Mis hermanos y yo existimos de chiripa. Mi padre fue uno de los más jóvenes y mejores patrones de pesca de España, lo que le permitió ir juntando un dinero y convertirse en armador. Pescaban en el caladero del Gran Sol, al Suroeste de Irlanda, con olas como castillos, temporales constantes y mareas de unos 16 días fuera de casa. Dos años antes de mi nacimiento, naufragaron. El barco todavía era de madera, un cascajo llamado «Monte Jaján». Un golpe de mar les hizo un destrozo y enseguida se fueron a pique. Mi padre, Roque Ventoso Oujo, de 24 años entonces, ató a sus tripulantes a unos tablones para intentar salvarlos. Completada la operación, saltó finalmente también él (respetando las reglas del mar, por supuesto, no se le pasó por la cabeza hacer una fuga a lo capitán Schettino). De cualquier manera, y aunque seguían todavía a flote sujetos a sus maderos, estaban condenados. Era invierno y en el inclemente Gran Sol les esperaba una rápida hipotermia. Pero ocurrió un milagro. Otro pesquero coruñés, el «Espenuca», que faenaba también por la zona, los vio y los rescató in extremis. Mi madre aún debe guardar por casa el recorte amarillento del periódico local, que da noticia en portada de su llegada a puerto. Eran los tiempos en que la prensa todavía contaba la intrahistoria de las gentes y se ocupaba de los héroes anónimos del mar.

Algunas veces he meditado sobre si en aquella situación ingobernable en que se vio mi padre yo me habría comportado con su entereza. Me avergüenza un poco confesar que probablemente no. Ya no poseo su cuajo, el vigor espontáneo de aquella generación, el estoicismo con que afrontaban los contratiempos, su capacidad de ponerse el mundo por montera para sacar adelante a sus familias pagando los más altos peajes personales.

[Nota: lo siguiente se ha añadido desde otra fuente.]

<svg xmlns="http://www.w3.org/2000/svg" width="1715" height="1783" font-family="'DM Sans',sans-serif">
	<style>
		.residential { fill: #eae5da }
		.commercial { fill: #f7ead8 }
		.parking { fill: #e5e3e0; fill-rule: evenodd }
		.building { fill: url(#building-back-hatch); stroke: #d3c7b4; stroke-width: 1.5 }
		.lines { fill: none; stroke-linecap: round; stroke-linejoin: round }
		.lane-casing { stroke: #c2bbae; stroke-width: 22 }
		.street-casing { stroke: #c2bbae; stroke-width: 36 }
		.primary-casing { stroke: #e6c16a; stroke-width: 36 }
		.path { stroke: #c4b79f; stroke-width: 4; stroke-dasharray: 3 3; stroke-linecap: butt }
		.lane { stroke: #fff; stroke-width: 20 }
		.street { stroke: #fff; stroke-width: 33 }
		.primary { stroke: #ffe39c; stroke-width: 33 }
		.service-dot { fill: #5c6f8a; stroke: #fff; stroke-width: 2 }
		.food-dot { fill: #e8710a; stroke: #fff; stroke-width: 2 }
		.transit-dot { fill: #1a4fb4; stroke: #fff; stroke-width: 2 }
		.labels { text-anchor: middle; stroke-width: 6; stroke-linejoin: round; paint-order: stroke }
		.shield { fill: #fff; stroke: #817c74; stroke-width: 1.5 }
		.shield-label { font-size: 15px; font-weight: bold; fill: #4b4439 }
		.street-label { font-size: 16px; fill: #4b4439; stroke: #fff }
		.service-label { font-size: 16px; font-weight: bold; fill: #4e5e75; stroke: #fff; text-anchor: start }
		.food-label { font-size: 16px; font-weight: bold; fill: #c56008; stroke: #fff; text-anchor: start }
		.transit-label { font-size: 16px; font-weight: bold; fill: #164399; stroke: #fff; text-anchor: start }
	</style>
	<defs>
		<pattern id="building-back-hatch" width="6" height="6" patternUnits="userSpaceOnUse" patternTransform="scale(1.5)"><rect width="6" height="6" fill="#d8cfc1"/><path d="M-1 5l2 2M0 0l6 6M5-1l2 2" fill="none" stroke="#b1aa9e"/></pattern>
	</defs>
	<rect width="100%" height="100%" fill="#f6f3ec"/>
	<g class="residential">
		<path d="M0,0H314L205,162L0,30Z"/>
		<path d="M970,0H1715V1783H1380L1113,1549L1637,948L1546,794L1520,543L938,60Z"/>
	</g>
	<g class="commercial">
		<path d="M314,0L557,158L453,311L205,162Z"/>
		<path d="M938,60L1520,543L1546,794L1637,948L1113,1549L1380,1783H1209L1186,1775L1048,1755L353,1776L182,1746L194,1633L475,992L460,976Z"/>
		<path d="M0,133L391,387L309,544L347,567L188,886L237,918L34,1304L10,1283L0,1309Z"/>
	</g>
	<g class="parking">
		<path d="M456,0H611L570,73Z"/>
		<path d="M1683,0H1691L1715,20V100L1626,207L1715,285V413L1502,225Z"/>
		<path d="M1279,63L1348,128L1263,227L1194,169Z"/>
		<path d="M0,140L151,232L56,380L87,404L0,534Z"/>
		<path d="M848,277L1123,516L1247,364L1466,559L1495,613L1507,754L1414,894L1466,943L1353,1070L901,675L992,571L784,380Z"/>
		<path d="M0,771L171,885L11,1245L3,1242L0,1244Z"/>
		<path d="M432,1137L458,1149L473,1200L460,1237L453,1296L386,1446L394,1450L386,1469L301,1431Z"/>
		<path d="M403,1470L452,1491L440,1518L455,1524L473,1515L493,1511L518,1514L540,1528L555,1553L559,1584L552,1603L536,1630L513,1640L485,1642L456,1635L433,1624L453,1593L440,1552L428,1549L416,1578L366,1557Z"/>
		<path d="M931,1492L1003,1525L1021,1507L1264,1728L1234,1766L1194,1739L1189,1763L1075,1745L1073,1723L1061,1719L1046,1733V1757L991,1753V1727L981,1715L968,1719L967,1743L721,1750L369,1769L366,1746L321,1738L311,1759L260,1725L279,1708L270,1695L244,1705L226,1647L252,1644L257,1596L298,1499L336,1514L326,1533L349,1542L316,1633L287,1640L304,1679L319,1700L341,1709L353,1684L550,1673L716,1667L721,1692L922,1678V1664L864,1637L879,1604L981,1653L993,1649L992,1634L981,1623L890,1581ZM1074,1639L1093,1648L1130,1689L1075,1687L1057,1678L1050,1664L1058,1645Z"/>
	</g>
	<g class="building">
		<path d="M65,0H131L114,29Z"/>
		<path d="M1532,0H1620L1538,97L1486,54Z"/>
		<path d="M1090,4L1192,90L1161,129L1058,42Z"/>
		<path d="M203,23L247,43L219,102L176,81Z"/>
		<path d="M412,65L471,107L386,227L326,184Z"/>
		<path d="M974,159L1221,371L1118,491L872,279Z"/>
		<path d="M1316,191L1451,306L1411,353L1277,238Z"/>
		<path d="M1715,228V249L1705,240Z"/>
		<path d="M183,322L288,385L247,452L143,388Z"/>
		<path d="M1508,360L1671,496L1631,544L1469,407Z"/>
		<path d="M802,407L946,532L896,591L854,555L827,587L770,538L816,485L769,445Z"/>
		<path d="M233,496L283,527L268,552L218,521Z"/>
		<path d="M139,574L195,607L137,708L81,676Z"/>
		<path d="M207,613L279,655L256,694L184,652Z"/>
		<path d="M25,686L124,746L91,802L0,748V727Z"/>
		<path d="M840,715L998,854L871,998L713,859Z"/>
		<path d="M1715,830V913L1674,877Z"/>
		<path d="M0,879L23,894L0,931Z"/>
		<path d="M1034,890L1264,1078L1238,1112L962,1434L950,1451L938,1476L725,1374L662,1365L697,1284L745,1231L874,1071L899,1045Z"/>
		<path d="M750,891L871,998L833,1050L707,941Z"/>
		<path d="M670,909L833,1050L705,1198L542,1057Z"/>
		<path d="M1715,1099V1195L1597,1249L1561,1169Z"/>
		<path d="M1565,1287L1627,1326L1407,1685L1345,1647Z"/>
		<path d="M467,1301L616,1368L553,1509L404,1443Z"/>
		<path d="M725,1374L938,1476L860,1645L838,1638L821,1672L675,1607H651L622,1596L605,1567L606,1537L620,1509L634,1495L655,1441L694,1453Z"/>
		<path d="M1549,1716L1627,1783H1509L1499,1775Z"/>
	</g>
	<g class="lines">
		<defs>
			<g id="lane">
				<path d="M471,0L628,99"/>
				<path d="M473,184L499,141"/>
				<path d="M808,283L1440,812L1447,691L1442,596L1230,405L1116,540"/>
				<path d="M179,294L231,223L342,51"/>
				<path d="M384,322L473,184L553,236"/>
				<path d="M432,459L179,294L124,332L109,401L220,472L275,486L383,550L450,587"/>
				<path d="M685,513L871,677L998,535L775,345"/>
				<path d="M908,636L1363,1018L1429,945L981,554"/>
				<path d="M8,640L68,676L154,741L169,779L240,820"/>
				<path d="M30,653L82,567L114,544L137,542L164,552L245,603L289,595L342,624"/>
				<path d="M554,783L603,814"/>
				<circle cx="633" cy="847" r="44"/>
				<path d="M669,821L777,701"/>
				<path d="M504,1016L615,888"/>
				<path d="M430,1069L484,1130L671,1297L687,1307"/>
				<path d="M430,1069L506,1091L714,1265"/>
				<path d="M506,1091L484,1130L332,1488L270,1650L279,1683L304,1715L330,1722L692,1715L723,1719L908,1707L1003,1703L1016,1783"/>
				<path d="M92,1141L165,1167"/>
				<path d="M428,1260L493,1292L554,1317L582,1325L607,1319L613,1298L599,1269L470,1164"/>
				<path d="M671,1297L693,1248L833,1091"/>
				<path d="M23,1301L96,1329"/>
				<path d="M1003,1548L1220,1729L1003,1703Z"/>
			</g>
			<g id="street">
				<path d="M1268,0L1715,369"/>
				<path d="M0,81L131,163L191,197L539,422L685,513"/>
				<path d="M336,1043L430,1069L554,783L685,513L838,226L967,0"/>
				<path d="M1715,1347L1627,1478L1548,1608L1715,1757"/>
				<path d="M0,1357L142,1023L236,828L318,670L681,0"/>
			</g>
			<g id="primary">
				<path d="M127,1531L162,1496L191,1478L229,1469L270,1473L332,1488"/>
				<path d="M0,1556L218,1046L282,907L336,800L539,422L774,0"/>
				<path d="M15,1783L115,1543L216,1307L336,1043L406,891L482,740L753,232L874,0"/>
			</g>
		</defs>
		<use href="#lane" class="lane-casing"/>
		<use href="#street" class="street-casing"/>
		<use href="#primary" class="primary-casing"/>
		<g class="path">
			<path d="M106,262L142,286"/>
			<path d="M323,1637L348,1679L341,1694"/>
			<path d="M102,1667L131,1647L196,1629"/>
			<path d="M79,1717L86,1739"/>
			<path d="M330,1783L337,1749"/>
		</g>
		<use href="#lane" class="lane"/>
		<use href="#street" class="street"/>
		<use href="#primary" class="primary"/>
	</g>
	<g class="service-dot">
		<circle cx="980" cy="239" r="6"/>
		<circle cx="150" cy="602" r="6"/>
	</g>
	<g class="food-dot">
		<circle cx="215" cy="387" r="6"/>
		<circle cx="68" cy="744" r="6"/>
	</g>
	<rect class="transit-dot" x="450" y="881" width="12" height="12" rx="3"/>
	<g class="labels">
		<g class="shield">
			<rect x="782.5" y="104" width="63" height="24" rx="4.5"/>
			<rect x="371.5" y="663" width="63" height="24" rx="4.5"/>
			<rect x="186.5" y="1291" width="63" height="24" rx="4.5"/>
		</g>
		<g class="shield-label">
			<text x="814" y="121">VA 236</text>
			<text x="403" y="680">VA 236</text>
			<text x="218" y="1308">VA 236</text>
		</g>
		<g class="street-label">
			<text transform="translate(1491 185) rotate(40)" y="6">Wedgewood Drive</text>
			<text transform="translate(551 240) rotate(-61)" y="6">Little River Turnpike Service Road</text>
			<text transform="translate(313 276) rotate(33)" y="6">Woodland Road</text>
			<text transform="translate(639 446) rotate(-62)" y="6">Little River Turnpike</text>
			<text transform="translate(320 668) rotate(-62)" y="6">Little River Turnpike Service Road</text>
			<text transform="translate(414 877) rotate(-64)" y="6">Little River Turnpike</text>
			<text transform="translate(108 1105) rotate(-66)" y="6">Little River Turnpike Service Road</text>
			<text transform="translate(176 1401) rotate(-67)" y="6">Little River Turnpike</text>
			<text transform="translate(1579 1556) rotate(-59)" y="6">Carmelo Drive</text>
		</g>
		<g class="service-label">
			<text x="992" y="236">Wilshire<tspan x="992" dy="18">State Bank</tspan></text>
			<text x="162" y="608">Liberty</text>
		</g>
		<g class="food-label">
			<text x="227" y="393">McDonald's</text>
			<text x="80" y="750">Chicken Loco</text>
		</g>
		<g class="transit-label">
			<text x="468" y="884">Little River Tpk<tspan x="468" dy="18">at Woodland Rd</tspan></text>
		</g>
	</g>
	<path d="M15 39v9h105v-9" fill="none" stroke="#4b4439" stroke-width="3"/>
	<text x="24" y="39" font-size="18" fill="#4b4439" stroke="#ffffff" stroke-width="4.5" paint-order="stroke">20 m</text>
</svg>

Hemos pasado de la esforzadísima y sólida Generación de Pana de nuestros padres y abuelos a la actual Generación Copo de Nieve, que se derrite ante los envites de la vida y tiene como tarjeta de presentación la queja y el victimismo. Conozco varias historias ejemplares de conductores de autobús, camioneros y marineros de antaño, que lograron enviar a sus hijos a la universidad trabajando como animales (y algunos hasta consiguieron ahorrar para un piso). Conozco historias de emigrantes que salieron de su aldea ignota para irse a América con una maleta de cartón, o más tarde a Suiza e Inglaterra, y prosperaron a base de no parar jamás de trabajar. Conozco paisanos de pueblos costeros que viendo que allí había poco que rascar se fueron a las plataformas de petróleo del Mar del Norte y jugándose el físico ganaron un buen dinero con el que armar una vida. Conozco a camareros que acabaron montando lujosos restaurantes. Lo que no conozco es a ningún «nini» treintañero apalancado en el sofá de papá y mamá que esté dispuesto a irse a trabajar al Gran Sol, o a una plataforma petrolífera, o de camionero. La «generación mejor preparada de la historia», proclamaba Zapatero. ¿Preparada para qué?

(PD: y no quiero quedar como un abuelo Cebolleta, reconozco también que hay infinidad de chavales que se desempeñan de maravilla y con un enorme esfuerzo, como observo cada día en mis compañeros de trabajo. Pero en general…).